Consider a probability space $(\Omega, \mathcal{F}, \mathbb{P})$ and $(X_n)_n$, $X$ random variables on this space. Consider a sub $\sigma$-algebra $\mathcal{G} \subseteq \mathbb{F}$.
Suppose $X_n \to X$ almost surely and that $|X_n| \leq Y$ for all $n \geq 1$ where $Y$ is a positive, integrable random variable.
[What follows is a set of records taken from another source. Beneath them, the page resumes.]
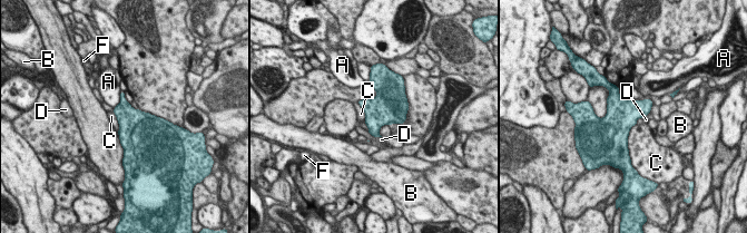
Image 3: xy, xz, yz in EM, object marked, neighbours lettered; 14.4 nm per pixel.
act=keep width_nm=420 each=A:other,B:other,C:other,D:other,F:other border=3:(636, 124), (629, 132), (628, 154) found='all the same neuron'

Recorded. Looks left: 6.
act=view view=3d um=4 at=(5.95, 6.75, 9.00) why='abrupt turn'

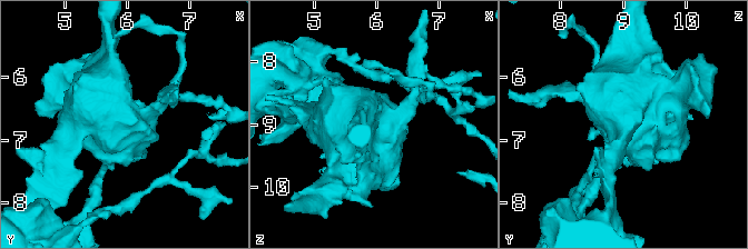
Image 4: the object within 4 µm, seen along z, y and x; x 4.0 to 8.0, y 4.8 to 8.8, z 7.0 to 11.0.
act=view view=em um=3.6 slice=planes show=plain at=(6.00, 6.80, 9.05)

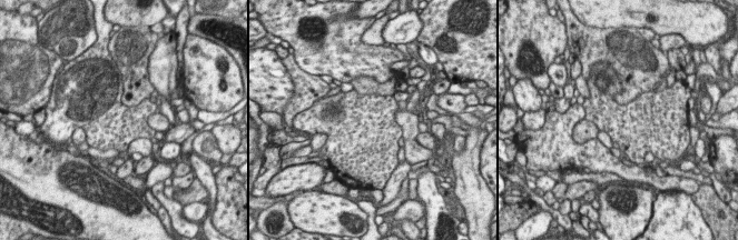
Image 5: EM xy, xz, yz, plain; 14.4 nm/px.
act=view view=em um=3.6 slice=planes show=letters at=same why='see the neighbours'

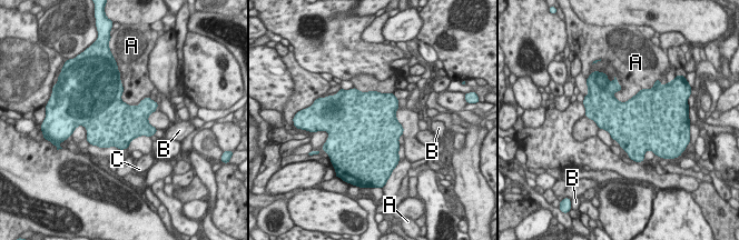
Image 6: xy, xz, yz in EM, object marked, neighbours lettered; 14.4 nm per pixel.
act=keep width_nm=650 each=A:other,B:other,C:other found='one neuron here'

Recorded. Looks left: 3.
act=view view=3d um=4 at=(4.70, 9.05, 7.60) why='small branch off a trunk'

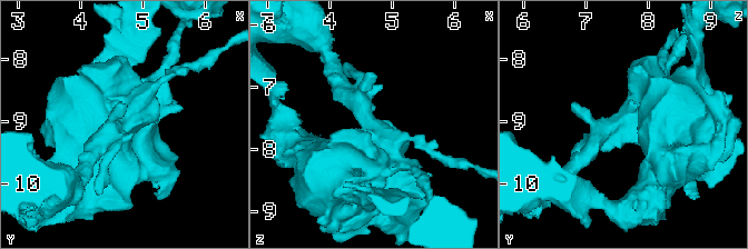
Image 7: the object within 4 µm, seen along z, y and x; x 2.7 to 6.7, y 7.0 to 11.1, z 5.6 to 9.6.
act=view view=em slice=planes show=letters at=(4.70, 9.05, 7.70) why='need the tissue'

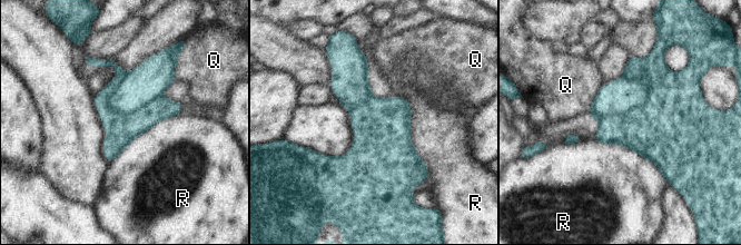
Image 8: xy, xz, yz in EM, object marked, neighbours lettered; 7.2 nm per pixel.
act=separate pic=8 on=(616, 97) each=Q:other,R:other arms=4 found='two neurons meet here'

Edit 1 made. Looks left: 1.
act=done edits=separate@8 rest=unchecked

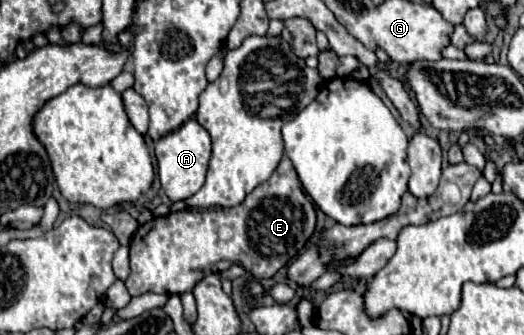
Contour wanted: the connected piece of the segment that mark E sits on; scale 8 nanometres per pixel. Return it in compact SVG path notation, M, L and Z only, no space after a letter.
M285 156L279 162L277 170L271 174L271 178L259 184L253 192L249 192L239 206L213 208L209 212L193 212L193 210L169 212L139 226L139 230L131 240L131 274L125 286L131 296L141 296L145 292L157 294L191 292L197 282L213 274L215 264L219 264L221 260L243 266L257 280L267 280L305 248L313 232L315 232L315 208L307 198L307 194L303 192L303 186L291 160Z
Is it true that $$\mathbb{E}[X_n \mid \mid \mathcal{G}] \to
\mathbb{E}[X\mid\mid \mathcal{G}]$$ in $L_1$?
My attempt:
I already know that $|\mathbb{E}[X_n \mid \mid \mathcal{G}] – \mathbb{E}[X\mid\mid \mathcal{G}]| \to 0$ a.s. (from another proof).
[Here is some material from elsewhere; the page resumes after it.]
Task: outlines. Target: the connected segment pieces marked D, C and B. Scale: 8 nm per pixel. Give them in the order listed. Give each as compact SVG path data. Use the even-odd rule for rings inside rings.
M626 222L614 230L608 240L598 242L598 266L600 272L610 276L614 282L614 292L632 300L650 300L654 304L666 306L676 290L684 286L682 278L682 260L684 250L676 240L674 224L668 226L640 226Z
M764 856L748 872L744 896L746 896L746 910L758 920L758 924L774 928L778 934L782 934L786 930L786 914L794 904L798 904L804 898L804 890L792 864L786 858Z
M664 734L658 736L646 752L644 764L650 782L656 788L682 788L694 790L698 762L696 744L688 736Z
However, we also know that for $n \geq 1$, with probability $1$,
$$|\mathbb{E}[X_n \mid \mid \mathcal{G}] – \mathbb{E}[X\mid\mid \mathcal{G}]| \leq 2 \mathbb{E}[|Y| \mid \mid \mathcal{G}]$$ and $\mathbb{E}[|Y| \mid \mid \mathcal{G}]$ is integrable, so by the dominated convergence theorem:
$$\mathbb{E}[|\mathbb{E}[X_n \mid \mid \mathcal{G}] – \mathbb{E}[X\mid\mid \mathcal{G}]|] \to \mathbb{E}[0] = 0$$
and thus we have convergence in $L_1$.
Is this correct?
Best Answer
Using the conditional Jensen's inequality, $$ \mathsf{E}|\mathsf{E}[X_n\mid\mathcal{G}]-\mathsf{E}[X\mid\mathcal{G}]|\le \mathsf{E}|X_n-X|\to 0. $$